West Indian cricketer

Lionel Smythe D'Ade (c. 1875 in Trinidad - unknown) was a West Indian cricketer who toured with the first West Indian touring side to England in 1900.

==Biography==
He made his debut in important matches for Trinidad against British Guiana in the 1895-96 Inter-Colonial Tournament. In 1896-97 he played for Trinidad against both Lord Hawke's team and Priestley's side as well as representing the combined West Indies against Priestley's XI. He impressed with 55 against Lord Hawke and then 140* against Priestley, an innings in which he went in at 7-1 and took the score from 148-8 and 178-9 to 284 all out with help from Float Woods and Stephen Rudder.

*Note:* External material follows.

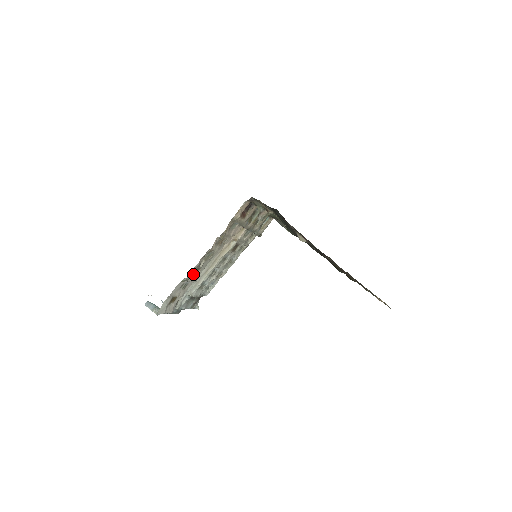
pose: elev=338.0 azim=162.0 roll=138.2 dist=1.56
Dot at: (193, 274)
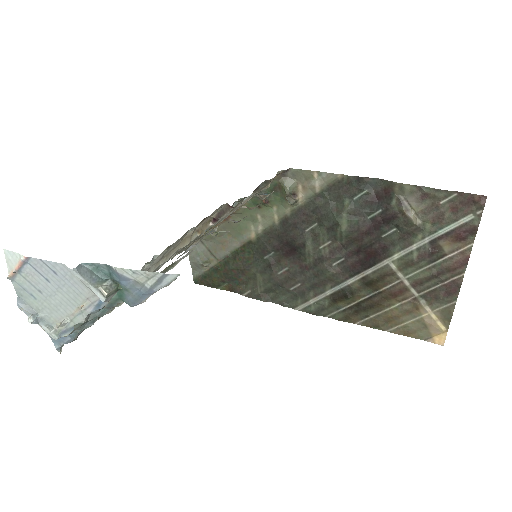
Dot at: occluded
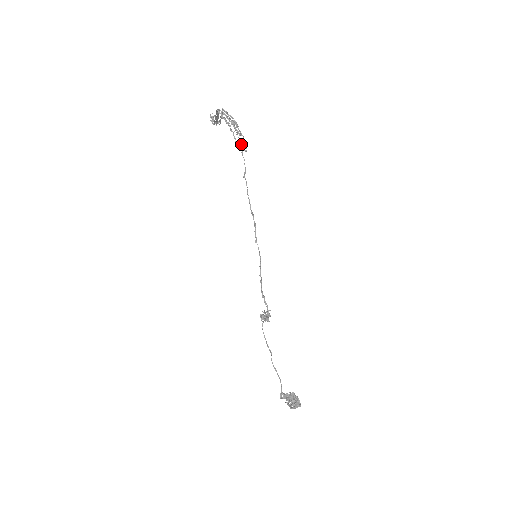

He was described before the 1900 tour as "Not now up to his usual form; steady bat and good field". However he "did little or nothing until the very end of the tour". He played just twice in the first ten games scoring only 10 runs. His one substantial innings was 68* in the very last match against Norfolk.

Returning from the 1900 tour to England he played a number of matches for Trinidad and was chosen for the combined West Indies team against Bennett's side in 1901-02 but scored just 0 and 9. His final first class matches were for Trinidad against a weak Jamaica side in 1905. He was never able to repeat the impressive performances of 1896-97.